Outside they walked across an open space to the canteen. Over a Styrofoam mug of coffee, a cigarette in his right hand, Chan watched the youth of Hong Kong. There were a few foreigners, Americans and Europeans, the odd Indian and quite a few Eurasians; the vast majority, though, were local Chinese. He wondered how they felt, growing up under one of the most aggressive capitalist systems in the world, knowing that within two months they would have to learn a new system under new masters. Probably they felt the way he felt: cheated and scared.
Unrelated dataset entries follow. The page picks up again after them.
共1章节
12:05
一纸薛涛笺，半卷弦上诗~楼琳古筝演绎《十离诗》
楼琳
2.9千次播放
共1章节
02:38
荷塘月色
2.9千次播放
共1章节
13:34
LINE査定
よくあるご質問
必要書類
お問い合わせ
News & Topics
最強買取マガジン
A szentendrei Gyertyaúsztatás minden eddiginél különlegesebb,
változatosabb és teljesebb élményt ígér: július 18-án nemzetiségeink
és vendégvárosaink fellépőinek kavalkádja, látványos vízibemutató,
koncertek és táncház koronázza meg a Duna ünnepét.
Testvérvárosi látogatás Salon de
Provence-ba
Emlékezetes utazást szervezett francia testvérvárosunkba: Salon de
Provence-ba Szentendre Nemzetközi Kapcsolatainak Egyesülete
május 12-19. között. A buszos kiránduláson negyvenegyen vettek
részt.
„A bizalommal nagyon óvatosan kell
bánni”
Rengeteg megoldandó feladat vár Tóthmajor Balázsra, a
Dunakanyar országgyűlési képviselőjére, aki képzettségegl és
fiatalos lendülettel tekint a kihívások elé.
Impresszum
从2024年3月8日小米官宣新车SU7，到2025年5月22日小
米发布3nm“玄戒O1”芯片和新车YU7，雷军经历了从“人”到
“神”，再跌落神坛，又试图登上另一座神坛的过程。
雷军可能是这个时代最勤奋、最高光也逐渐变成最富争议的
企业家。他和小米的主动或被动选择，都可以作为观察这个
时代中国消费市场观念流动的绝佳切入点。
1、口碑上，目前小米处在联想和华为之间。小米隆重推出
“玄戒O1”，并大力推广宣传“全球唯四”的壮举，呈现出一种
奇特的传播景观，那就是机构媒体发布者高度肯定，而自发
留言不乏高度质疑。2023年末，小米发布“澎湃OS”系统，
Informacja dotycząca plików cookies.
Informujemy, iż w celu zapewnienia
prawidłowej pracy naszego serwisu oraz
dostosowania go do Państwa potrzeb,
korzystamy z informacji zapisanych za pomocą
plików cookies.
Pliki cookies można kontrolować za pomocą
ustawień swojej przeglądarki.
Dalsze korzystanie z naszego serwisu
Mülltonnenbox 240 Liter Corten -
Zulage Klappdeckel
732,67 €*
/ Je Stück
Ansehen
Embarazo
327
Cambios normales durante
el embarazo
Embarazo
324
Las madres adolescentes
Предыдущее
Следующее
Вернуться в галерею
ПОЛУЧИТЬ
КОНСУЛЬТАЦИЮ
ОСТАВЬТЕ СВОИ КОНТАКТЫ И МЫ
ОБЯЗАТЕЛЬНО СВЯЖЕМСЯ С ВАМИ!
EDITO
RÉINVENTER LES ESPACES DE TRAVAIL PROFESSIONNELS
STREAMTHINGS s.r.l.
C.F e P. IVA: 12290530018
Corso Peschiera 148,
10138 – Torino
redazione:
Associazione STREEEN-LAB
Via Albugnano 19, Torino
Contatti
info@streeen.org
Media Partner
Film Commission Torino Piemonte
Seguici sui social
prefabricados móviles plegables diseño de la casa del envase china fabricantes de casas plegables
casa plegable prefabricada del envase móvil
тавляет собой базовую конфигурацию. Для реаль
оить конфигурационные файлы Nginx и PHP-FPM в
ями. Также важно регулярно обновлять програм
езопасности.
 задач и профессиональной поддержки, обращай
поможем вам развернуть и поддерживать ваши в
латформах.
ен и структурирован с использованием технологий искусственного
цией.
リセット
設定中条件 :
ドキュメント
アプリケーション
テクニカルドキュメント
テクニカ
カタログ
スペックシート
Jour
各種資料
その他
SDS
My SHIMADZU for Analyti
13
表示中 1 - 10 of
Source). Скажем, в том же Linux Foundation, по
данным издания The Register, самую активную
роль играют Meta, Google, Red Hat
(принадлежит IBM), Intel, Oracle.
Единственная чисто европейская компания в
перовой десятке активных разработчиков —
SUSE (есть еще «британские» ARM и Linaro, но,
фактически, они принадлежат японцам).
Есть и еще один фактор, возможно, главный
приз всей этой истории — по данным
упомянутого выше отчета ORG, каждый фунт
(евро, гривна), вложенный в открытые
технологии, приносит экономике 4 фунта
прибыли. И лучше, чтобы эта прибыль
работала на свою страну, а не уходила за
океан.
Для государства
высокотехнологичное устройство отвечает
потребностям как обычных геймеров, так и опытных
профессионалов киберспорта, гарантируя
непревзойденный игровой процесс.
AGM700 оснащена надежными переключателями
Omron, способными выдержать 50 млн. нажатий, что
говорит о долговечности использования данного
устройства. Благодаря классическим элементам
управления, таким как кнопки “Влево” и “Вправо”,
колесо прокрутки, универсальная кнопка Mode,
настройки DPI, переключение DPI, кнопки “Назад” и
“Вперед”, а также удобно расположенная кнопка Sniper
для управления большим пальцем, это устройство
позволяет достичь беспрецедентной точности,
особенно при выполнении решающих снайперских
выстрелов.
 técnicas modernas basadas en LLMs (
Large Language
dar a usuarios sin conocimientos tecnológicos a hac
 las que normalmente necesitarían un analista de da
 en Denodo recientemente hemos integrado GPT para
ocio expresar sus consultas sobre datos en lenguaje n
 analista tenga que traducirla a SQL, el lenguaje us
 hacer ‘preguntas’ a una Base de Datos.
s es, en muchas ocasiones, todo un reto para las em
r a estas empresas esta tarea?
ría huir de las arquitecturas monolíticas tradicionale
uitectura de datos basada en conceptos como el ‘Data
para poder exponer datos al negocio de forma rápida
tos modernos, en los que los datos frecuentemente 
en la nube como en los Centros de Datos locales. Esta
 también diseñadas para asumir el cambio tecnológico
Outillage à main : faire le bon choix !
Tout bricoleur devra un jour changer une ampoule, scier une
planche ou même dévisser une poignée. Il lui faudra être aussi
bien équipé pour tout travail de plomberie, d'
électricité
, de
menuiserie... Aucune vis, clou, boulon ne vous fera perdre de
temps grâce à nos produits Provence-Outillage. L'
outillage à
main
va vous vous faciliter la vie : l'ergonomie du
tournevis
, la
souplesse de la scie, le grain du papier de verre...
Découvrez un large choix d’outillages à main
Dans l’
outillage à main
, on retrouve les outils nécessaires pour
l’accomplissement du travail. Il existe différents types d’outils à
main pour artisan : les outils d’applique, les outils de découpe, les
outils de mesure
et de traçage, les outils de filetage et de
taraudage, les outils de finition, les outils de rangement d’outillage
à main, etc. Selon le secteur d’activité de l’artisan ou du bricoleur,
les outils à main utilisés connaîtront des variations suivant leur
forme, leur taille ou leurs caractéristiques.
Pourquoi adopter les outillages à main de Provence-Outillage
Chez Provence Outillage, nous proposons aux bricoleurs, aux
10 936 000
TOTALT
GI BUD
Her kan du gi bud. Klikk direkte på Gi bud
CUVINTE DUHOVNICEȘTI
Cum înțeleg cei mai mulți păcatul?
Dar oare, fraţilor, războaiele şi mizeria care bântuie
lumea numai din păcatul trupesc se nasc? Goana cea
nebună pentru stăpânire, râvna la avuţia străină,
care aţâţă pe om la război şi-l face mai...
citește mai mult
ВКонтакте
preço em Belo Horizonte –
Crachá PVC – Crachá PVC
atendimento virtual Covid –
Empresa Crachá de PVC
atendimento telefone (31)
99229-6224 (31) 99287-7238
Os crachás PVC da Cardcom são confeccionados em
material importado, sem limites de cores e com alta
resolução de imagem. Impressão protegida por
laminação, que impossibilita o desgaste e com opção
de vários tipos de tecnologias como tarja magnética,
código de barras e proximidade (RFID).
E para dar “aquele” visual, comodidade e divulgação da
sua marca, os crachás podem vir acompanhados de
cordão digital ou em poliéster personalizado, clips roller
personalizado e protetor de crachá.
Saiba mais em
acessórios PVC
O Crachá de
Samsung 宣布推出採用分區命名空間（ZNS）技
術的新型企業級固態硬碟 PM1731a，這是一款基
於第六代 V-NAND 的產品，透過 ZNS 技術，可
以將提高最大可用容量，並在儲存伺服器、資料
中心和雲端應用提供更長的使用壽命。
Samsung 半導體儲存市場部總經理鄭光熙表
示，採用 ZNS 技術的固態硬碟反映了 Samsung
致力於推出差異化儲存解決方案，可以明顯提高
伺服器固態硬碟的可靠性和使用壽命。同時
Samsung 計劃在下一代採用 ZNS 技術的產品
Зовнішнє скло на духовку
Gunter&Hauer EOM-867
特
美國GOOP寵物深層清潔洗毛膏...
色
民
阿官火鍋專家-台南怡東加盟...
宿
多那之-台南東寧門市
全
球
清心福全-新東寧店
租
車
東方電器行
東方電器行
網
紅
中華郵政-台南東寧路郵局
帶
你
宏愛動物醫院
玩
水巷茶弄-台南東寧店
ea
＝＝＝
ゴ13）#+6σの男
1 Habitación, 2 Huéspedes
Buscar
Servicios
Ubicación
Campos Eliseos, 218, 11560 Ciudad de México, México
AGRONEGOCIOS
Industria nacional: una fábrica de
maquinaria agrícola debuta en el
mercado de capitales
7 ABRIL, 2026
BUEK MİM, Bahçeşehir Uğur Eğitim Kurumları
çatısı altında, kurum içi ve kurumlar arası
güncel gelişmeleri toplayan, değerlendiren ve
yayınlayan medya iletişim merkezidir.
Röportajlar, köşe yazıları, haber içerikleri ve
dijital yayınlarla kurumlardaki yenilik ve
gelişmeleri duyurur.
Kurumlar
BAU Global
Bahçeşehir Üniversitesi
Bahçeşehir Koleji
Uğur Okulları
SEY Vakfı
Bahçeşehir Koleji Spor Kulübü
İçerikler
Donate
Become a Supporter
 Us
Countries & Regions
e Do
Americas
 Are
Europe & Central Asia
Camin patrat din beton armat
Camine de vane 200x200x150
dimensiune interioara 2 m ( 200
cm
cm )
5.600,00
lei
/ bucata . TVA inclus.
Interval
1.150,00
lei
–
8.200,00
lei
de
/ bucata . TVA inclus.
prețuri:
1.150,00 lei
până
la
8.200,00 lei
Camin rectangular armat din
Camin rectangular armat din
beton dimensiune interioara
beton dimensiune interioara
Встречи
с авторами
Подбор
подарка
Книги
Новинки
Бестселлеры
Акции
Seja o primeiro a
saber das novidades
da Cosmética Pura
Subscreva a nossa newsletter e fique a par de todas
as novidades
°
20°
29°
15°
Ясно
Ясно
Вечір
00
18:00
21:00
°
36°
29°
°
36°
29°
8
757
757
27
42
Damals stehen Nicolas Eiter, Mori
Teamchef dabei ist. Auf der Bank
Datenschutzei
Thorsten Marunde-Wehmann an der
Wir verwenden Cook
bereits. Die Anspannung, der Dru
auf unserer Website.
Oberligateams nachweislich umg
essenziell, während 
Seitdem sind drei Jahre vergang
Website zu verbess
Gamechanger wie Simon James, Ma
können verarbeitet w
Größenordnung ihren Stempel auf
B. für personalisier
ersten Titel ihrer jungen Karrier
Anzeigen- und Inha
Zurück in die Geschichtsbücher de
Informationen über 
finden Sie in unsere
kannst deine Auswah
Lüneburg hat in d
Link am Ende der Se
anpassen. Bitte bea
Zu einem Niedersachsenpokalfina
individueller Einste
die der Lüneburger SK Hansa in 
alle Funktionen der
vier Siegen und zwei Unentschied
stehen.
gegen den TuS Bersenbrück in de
“What do the kids say, about June?”
Vivian looked around at the young faces in the canteen. “That they’ll have to adjust. Mostly they’re glad to be free of the stigma of colonial rule, but they know it’s not going to be easy. I guess they don’t realize how tough, though.”
“You do?”
“I saw corruption in the Chinese community in the States before I came back. I can guess what it’s like over the border. No one seriously expects anything else here after June thirtieth.”
“These kids look so innocent.”
“Actually, they are. Compared to the States, they’re pure beings who only aspire to develop their minds, be good sons and daughters, bring up their children in the traditional way. They hardly drink or smoke; the drug problem is mostly related to other nationalities; they’re careful about sex. I came back here from a research post in Berkeley like a good Chinese because my parents wanted me with them. I was kind of ashamed how many vices I’d managed to pick up in the States. Compared with these people, I’m contaminated by the wicked West. Tell me about your puzzle.”